Reading passage:
————
HEK293 and COS-1 cells, transfected with a plasmid containing the AT1 cDNA, driven by a CMV promoter, were used for dual luciferase assays. For measurements the cells were co-transfected with plasmids encoding for firefly-luciferase driven by an NFKB-, NFAT-, or AP1-induced promoter and a plasmid encoding renilla-luciferase, which was used as an internal control. Cells were stimulated with Ang II (10-6 M) and the luciferase activity was measured 8 hours after the stimulation.
In both cell lines, increasing concentrations of the AT1 receptor led to a dose-dependent increase in luciferase production, whereas in HEK293 cells the luciferase activity was increased 5.2 fold by NFKB (baseline: unstimulated, AT1-untransfected HEK293 cells), 9.1 fold by NFAT and 23.8 fold by AP1. In COS-1 cells the luciferase activity was increased 1.8 fold by NFKB (baseline: unstimulated, AT1-untransfected COS-1 cells), 3.7 fold by NFAT and 3.1 fold by AP1.
Our results demonstrate the pattern of angiotensin II stimulated transcription factors is cell-type specific. This finding could be of great clinical relevance, since pharmacological targeting the AT1 receptor downstream could lead to cell-type-specific beneficial treatment properties.
————
Record excerpts:
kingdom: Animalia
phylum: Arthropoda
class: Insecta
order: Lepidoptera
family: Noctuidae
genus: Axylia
————
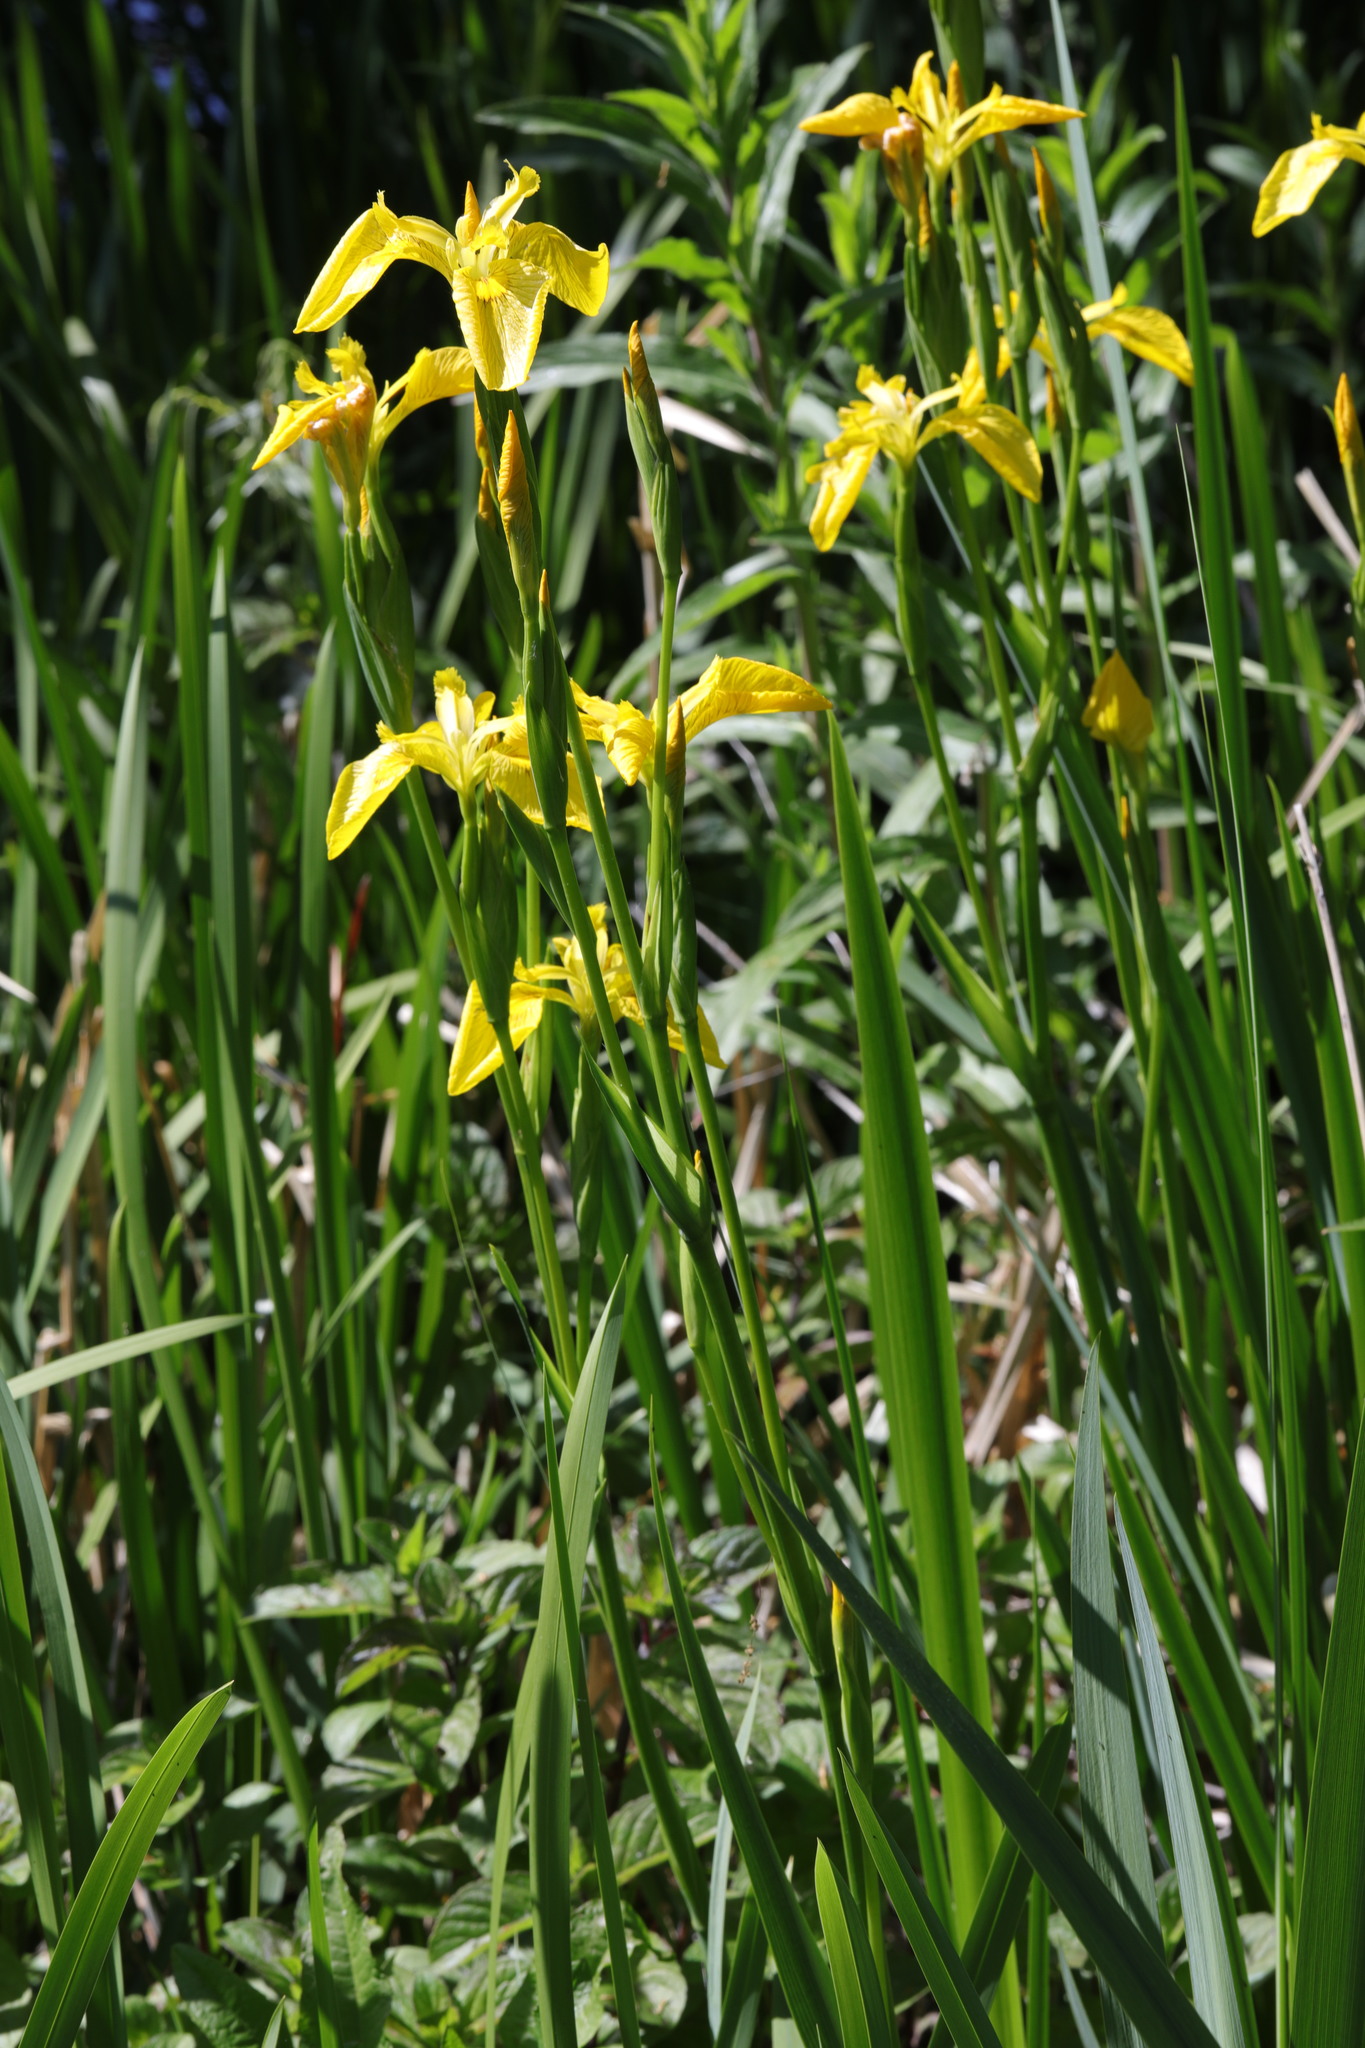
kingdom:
————
To do:
a - Rewrite the paragraph of the passage on AT1 receptor signaling that begins "In both cell lines" as a short bulleted list, keeping its main facts.
b - In the passage on AT1 receptor signaling, how long after Ang II stimulation was luciferase activity measured?
c - Echo the passage on AT1 receptor signaling word for word, starting at "HEK293 and COS-1" and ending at "after the stimulation.".
You can set the records aside; none of the work here draws on them.

Outputs for the tasks:
a -
- In both cell lines, more AT1 receptor gave a dose-dependent rise in luciferase production.
- HEK293 cells (baseline: unstimulated, AT1-untransfected HEK293 cells): NFKB 5.2 fold, NFAT 9.1 fold, AP1 23.8 fold.
- COS-1 cells (baseline: unstimulated, AT1-untransfected COS-1 cells): NFKB 1.8 fold, NFAT 3.7 fold, AP1 3.1 fold.

b - 8 hours after the stimulation.

c -
HEK293 and COS-1 cells, transfected with a plasmid containing the AT1 cDNA, driven by a CMV promoter, were used for dual luciferase assays. For measurements the cells were co-transfected with plasmids encoding for firefly-luciferase driven by an NFKB-, NFAT-, or AP1-induced promoter and a plasmid encoding renilla-luciferase, which was used as an internal control. Cells were stimulated with Ang II (10-6 M) and the luciferase activity was measured 8 hours after the stimulation.